Quick start

Installation

To use pypers, first install it using conda:

conda install -c bioconda pypers

Usage

Example

Pipeline stages require different inputs and produce different outputs. These are like intermediate results, which are shared or passed between the stages. The pipeline maintains their state, which is kept inside the pipeline data object.

To use batch processing, create a file batch.py with the content,

import pypers.batch
import pypers.pipeline

class Task(pypers.batch.Task):

    def create_pipeline(self, dry):
        return pypers.pipeline.create_pipeline([
            # list of pipeline stages
        ])

if __name__ == '__main__':
    pypers.batch.run_cli(Task)

and then run from command line:

python -m batch --help

For details, see below.

Batch processing

Task specification

To perform batch processing of a dataset, you first need to create a task. To do that, create an empty directory, and put a task.json file in it. This file will contain the specification of the segmentation task. Below is an example specification:

{
    "runnable": true,

    "input_pathpattern": "/data/dataset/img-%d.tiff",
    "result_pathpattern": "seg/dna-%d.png",

    "file_ids": [1, 2, 3, 4, 5, 6, 7, 8, 9, 10],

    "config": {
    }
}

The meaning of the different fields is as follows:

runnable

Marks this task as runnable (or not runnable). If set to false, the specification will be treated as a template for derived tasks. Derived tasks are placed in sub-folders and inherit the specification of the parent task. This is useful, for example, if you want to try out different hyperparameters. The batch system automatically picks up intermediate results of parent tasks to speed up the completion of derived tasks.

environ

Defines environment variables which are to be set. In the example above, MKL and OpenBLAS numpy backends are both instructed to use two threads for parallel computations.

input_pathpattern

Defines the path to the input files, using placeholders like %d for decimals and %s for strings (decimals can also be padded with zeros to a fixed length using, e.g., use %02d for a length of 2).

result_pathpattern

Relative path of files, where the results are written, using placeholders as described above.

log_pathpattern

Relative path of files, where the logs are to be written to, using placeholders as described above (mainly for debugging purposes).

cfg_pathpattern

Relative path of files, where the hyperparameters are to be written to, using placeholders as described above (mainly for reviewing the automatically generated hyperparameters).

file_ids

List of file IDs, which are used to resolve the pattern-based fields described above. In the considered example, the list of input images will resolve to /data/dataset/img-1.tiff, …, /data/dataset/img-10.tiff. File IDs are allowed to be strings, and they are also allowed to contain / to encode paths which involve sub-directories.

last_stage

If specified, then the pipeline processing will end at the specified stage.

config

Defines the hyperparameters to be used. Note that namespaces must be specified as nested JSON objects.

Instead of specifying the hyperparameters in the task specification directly, it is also possible to include them from a separate JSON file using the base_config_path field. The path must be either absolute or relative to the task.json file. It is also possible to use {DIRNAME} as a substitute for the name of the directory, which the task.json file resides in. The placeholder {ROOTDIR} in the path specification resolves to the root directory passed to the batch system (see below).

Batch processing

To perform batch processing of all tasks specified in the current working directory, including all sub-directories and so on:

python -m batch .

This will run the batch system in dry mode, so nothing will actually be processed. Instead, each task which is going to be processed will be printed, along with some additional information. To actually start the processing, re-run the command and include the --run argument.

Note

In this example, the current working directory will correspond to the root directory when it comes to resolving the {ROOTDIR} placeholder in the path specification.

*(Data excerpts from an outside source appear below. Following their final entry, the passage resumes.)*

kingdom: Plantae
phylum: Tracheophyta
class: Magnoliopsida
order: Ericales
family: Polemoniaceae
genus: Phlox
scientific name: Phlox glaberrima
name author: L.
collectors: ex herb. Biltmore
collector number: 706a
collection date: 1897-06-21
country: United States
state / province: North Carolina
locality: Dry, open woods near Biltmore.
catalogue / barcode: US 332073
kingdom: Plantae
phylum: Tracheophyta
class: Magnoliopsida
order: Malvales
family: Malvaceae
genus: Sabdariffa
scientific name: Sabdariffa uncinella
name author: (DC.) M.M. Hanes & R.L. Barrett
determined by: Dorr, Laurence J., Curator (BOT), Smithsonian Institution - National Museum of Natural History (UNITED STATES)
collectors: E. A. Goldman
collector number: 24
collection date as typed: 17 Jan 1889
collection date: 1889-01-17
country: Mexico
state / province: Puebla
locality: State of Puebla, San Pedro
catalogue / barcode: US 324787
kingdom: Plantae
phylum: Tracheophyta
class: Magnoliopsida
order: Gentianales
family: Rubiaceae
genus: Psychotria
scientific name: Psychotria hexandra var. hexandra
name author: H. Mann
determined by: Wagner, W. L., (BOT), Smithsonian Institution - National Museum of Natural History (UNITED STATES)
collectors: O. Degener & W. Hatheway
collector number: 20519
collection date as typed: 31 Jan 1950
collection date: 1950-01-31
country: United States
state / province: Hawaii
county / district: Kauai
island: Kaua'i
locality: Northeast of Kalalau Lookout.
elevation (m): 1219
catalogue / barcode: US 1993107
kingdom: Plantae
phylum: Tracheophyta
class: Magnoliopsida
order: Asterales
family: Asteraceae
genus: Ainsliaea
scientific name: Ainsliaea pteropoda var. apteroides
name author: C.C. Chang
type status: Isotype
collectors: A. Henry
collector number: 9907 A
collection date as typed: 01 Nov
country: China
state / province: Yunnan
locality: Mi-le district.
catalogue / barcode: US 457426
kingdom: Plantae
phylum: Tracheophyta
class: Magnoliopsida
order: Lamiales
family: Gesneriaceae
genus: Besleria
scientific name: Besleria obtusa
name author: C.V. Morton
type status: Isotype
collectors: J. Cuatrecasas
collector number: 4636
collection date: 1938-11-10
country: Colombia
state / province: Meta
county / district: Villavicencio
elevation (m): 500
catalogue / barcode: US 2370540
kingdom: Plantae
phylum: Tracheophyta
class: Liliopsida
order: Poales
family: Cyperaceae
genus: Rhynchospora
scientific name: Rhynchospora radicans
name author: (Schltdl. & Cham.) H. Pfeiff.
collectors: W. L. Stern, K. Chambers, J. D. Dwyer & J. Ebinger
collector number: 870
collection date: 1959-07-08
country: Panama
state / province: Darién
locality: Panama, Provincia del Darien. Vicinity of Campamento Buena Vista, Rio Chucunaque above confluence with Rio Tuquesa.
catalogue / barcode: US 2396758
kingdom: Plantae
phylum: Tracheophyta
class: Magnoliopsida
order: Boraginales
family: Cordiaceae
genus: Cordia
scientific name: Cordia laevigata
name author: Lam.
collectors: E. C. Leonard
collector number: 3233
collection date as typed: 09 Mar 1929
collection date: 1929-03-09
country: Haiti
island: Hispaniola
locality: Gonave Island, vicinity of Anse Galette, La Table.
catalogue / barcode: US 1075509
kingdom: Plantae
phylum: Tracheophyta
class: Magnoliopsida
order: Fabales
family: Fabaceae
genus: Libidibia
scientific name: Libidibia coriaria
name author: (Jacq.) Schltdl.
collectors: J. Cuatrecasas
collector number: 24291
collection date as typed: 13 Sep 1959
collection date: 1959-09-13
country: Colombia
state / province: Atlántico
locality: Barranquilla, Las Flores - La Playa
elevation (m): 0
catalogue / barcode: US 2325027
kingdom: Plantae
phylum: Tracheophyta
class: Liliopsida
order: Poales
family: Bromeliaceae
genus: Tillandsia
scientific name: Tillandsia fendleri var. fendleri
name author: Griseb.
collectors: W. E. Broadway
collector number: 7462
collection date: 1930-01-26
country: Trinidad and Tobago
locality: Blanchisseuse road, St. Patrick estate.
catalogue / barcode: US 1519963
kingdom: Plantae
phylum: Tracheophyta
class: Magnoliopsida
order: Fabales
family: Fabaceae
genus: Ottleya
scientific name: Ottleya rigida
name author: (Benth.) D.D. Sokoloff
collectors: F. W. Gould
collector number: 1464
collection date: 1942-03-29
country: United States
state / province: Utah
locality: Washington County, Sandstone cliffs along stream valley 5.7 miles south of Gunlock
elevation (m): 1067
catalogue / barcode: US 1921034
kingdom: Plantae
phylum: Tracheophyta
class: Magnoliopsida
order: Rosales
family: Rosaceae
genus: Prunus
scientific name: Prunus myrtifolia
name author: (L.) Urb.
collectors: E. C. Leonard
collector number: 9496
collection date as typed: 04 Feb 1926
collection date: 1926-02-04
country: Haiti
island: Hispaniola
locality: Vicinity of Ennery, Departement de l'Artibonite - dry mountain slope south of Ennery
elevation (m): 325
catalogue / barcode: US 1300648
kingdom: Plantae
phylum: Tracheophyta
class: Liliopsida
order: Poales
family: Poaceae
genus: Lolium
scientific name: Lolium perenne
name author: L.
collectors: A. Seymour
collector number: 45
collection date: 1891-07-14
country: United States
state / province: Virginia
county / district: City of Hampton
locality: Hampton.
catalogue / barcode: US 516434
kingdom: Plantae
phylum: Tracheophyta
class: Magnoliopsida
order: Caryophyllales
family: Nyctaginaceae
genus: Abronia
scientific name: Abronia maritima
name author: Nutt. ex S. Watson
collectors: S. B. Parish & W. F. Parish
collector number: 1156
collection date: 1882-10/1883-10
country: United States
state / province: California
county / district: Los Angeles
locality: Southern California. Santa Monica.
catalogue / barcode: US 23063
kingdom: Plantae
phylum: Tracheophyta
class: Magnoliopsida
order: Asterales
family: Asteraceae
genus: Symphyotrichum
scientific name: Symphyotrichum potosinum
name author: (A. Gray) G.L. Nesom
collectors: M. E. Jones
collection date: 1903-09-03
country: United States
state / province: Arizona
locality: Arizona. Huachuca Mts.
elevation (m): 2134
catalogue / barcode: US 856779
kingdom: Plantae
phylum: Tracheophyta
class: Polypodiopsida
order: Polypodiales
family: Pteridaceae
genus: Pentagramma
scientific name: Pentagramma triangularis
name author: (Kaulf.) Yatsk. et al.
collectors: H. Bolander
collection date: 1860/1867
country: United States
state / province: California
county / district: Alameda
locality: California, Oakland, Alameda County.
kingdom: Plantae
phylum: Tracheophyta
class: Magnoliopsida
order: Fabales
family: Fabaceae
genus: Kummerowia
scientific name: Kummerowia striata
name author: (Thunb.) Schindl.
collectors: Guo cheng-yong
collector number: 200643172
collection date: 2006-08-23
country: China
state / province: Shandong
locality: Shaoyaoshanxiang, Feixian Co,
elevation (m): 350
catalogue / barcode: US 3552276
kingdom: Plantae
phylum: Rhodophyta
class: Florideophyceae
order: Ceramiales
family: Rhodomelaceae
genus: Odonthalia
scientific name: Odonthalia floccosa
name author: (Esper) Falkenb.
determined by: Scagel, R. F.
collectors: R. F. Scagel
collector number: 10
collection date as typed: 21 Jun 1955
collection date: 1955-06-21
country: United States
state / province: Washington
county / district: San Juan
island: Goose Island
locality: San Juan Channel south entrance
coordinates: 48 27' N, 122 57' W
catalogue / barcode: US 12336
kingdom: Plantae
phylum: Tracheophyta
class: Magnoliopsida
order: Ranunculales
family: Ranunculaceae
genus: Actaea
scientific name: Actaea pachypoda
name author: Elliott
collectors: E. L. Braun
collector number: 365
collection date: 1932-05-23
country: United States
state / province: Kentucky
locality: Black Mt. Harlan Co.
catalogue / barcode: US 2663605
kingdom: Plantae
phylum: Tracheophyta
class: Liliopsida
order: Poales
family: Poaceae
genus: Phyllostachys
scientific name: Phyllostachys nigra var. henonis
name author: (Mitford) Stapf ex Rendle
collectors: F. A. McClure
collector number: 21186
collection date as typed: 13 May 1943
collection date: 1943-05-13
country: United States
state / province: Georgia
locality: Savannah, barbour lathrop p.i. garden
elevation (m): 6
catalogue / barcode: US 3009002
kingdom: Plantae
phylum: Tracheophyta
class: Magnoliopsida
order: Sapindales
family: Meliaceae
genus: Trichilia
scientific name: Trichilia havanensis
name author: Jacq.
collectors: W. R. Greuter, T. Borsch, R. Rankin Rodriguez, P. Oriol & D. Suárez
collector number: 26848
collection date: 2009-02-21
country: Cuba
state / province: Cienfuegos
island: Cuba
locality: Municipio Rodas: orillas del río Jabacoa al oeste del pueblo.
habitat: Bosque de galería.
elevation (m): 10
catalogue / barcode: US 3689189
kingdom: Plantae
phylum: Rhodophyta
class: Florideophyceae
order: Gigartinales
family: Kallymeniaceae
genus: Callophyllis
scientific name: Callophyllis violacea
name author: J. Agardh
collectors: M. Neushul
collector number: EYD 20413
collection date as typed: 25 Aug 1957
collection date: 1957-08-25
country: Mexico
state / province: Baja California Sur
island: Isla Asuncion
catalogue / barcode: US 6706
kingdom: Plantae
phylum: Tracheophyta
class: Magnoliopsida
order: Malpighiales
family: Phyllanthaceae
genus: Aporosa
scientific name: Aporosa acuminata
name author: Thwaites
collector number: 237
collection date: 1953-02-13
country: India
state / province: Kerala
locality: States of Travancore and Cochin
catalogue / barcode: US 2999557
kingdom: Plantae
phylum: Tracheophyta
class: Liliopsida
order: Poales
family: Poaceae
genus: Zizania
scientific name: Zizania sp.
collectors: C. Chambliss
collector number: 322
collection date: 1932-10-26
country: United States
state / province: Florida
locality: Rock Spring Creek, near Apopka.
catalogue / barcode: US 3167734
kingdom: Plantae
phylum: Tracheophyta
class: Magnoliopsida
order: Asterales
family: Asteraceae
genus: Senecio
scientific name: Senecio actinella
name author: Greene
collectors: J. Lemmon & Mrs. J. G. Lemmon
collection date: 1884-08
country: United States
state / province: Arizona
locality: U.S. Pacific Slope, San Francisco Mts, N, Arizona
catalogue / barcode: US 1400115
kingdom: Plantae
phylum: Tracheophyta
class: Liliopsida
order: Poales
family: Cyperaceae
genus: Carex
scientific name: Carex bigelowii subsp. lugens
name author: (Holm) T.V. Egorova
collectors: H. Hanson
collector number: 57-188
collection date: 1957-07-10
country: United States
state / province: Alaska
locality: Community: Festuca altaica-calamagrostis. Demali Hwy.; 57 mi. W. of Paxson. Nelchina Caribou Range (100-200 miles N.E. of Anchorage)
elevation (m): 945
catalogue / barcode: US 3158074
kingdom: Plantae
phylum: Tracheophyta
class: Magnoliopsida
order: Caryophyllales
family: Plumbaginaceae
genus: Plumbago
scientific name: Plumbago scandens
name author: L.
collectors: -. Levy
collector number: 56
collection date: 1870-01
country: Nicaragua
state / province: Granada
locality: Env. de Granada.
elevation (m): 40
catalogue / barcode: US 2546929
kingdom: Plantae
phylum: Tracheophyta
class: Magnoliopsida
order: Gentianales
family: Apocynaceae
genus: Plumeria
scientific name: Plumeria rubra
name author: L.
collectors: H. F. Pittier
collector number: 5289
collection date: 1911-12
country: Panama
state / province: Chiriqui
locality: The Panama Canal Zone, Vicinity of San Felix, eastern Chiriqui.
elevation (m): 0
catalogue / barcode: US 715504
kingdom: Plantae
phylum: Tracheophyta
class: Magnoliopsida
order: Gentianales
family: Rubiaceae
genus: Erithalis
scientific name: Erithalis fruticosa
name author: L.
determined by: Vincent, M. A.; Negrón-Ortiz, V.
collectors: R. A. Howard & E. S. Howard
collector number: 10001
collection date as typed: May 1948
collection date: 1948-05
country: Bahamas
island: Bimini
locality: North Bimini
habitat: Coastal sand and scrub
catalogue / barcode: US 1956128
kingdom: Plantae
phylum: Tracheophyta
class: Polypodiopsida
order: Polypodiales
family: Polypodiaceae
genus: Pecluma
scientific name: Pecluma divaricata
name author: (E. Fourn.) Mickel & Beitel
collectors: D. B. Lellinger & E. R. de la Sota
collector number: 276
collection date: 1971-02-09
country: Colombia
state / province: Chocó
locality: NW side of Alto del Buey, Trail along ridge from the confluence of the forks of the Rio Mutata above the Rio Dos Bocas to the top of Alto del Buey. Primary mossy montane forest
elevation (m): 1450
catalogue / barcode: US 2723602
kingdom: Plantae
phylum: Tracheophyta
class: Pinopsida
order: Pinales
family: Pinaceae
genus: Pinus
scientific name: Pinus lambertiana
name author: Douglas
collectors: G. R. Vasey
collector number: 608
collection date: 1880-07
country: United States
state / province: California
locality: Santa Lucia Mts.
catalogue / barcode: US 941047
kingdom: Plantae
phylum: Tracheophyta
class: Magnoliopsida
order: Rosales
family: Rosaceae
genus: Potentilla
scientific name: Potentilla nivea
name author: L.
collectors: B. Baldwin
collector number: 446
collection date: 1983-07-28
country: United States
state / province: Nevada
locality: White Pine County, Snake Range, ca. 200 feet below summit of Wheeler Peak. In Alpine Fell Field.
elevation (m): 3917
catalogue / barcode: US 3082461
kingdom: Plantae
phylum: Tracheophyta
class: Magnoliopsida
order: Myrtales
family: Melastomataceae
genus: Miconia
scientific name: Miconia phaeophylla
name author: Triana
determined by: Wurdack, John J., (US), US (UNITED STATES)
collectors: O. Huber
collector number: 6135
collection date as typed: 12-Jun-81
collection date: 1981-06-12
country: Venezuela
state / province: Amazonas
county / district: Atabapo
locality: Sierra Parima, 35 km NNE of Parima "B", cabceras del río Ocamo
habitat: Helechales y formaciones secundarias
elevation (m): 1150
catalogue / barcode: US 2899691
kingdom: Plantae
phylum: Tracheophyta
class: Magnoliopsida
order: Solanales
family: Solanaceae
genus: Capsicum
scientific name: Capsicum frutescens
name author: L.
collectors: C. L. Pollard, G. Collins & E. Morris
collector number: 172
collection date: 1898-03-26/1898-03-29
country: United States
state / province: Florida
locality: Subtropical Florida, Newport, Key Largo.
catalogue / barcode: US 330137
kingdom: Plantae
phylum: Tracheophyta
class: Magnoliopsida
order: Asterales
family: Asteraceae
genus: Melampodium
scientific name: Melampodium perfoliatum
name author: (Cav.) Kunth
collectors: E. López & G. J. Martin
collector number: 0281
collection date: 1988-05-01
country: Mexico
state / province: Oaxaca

Note that the batch system will automatically skip tasks which already have been completed in a previous run, unless the --force argument is used. On the other hand, tasks will not be marked as completed if the --oneshot argument is used. To run only a single task from the root directory, use the --task argument, or --task-dir if you want to automatically include the dervied tasks. Note that, in both cases, the tasks must be specified relatively to the root directory.